Les nouvelles technologies de récolte de données pourraient aussi permettre aux travailleurs sociaux d’agir plus vite : qu’il s’agisse d’alerter les autorités de risques physiques encourus par des enfants ou de détecter les problèmes de familles qui pourraient se retrouver sans toit, le tout selon des algorithmes informatiques.
 
Un porte-parole de l’Association du gouvernement local a souligné pour sa part la cherté de telles mesures – et leur inhumanité, faudrait-il ajouter – à l’heure où les agents municipaux, éboueurs y compris, font déjà attention aux signes de difficulté chez les habitants.
 

Big Brother Watch met en garde contre la numérisation excessive

 
L’association Big Brother Watch s’inquiète de son côté des possibilités de plus en plus larges de surveillance et de profilage dont certains peuvent chercher à tirer un profit commercial ou non, et souligne que les personnes âgées, les plus vulnérables face aux nouvelles technologies, devraient être prévenues de ces dangers.
 
Dans une société de plus en plus sujette au contrôle, la collecte de données en même temps que les ordures a déjà apporté la preuve de son indiscrétion : si dans certaines communes, les capteurs permettent de ne récupérer le contenu des poubelles publiques que lorsqu’elles sont pleines (évalue-t-on les odeurs ?), à Islington, en 2008, la vérification des ordures des ménages avait été mise en place sans l’accord des habitants pour savoir s’ils triaient suffisamment et selon les règles.
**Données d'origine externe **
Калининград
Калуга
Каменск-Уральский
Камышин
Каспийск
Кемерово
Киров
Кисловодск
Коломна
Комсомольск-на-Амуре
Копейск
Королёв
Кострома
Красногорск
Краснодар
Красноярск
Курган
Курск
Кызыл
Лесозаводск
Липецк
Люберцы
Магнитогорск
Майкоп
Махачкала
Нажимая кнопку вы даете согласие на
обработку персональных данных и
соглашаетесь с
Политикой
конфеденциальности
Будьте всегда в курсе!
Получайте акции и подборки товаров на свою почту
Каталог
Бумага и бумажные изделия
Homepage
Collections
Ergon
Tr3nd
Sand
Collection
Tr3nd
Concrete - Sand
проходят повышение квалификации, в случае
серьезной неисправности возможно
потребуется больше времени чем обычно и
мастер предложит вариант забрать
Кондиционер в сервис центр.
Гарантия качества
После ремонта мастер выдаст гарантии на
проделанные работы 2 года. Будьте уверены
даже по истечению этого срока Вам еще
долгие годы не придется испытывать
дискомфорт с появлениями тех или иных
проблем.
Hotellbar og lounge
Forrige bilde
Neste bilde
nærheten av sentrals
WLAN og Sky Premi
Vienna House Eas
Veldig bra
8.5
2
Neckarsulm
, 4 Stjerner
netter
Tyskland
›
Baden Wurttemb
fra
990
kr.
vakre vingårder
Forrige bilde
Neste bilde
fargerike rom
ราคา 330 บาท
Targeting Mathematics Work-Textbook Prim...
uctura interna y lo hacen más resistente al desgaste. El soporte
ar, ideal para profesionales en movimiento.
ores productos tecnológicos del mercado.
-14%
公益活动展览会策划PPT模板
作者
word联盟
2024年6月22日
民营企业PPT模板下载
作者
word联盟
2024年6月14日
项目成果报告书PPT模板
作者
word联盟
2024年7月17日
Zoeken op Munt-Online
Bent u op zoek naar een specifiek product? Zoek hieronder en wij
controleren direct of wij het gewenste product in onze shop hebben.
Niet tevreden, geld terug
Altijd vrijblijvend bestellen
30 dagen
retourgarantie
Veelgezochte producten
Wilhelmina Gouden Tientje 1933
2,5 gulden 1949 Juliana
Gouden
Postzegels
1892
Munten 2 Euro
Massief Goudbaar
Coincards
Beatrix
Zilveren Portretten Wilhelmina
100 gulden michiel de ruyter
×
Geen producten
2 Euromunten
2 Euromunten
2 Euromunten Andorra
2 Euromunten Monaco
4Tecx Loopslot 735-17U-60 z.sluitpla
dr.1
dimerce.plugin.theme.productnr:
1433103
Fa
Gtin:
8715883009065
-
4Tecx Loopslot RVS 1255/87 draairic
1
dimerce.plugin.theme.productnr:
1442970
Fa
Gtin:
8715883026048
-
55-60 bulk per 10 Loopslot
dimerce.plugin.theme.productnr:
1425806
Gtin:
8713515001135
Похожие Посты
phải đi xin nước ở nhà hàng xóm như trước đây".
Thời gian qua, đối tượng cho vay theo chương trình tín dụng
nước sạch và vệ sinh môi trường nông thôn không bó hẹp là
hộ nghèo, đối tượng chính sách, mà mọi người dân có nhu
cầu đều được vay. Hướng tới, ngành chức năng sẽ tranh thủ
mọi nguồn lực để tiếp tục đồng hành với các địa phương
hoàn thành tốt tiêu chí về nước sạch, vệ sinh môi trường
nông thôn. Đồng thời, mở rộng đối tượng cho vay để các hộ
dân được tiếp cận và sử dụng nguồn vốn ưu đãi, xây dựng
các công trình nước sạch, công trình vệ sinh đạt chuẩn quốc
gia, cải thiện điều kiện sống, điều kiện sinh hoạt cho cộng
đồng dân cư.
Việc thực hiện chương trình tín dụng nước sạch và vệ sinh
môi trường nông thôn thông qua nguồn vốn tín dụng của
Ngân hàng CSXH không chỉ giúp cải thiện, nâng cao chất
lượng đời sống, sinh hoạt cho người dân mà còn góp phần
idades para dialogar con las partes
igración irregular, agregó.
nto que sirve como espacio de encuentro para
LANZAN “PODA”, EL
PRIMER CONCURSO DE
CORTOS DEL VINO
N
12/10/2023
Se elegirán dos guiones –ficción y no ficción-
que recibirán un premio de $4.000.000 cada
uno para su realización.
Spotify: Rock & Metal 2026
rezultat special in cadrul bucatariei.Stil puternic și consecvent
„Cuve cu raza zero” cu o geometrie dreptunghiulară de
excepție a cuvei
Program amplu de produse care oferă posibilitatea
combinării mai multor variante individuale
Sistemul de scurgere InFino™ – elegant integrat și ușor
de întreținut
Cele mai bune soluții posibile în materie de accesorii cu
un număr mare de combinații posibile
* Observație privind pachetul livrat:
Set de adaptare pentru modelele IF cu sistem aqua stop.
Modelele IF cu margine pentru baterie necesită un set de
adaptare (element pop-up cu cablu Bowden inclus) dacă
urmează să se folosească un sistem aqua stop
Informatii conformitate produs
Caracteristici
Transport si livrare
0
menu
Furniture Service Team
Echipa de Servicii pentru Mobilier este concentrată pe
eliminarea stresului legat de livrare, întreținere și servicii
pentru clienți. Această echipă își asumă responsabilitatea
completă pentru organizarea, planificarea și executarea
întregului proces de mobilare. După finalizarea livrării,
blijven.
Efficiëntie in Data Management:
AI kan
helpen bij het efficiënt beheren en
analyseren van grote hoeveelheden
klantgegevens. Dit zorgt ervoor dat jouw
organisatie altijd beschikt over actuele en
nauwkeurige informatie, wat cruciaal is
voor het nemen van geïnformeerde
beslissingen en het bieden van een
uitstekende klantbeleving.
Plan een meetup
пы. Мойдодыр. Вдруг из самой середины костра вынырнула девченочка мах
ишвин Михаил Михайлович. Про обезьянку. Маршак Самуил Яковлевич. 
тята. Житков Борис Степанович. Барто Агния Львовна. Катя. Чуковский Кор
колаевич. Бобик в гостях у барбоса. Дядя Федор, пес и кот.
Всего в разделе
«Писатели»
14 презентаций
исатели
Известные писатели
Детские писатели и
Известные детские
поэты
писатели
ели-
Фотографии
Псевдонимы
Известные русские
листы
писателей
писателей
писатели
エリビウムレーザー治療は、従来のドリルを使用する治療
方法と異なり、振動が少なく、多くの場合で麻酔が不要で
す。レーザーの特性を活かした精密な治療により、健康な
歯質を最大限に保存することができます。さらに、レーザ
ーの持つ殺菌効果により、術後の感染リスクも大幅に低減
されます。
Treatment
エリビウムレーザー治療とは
A l’époque, certaines municipalités avaient engagé des escouades de gamins de 8 ou 10 ans chargés – contre rémunération de chaque dénonciation – de signaler par photo ou vidéo les habitants coupables de laisser leur chien salir les trottoirs, de jeter leurs ordures de manière illégale ou de sortir leur poubelle à la mauvaise heure…
 
Tout cela se fait au nom de la citoyenneté : il s’agit tout autant d’obliger les habitants à respecter les moindres règlements locaux que de conditionner les jeunes, de l’aveu même des autorités.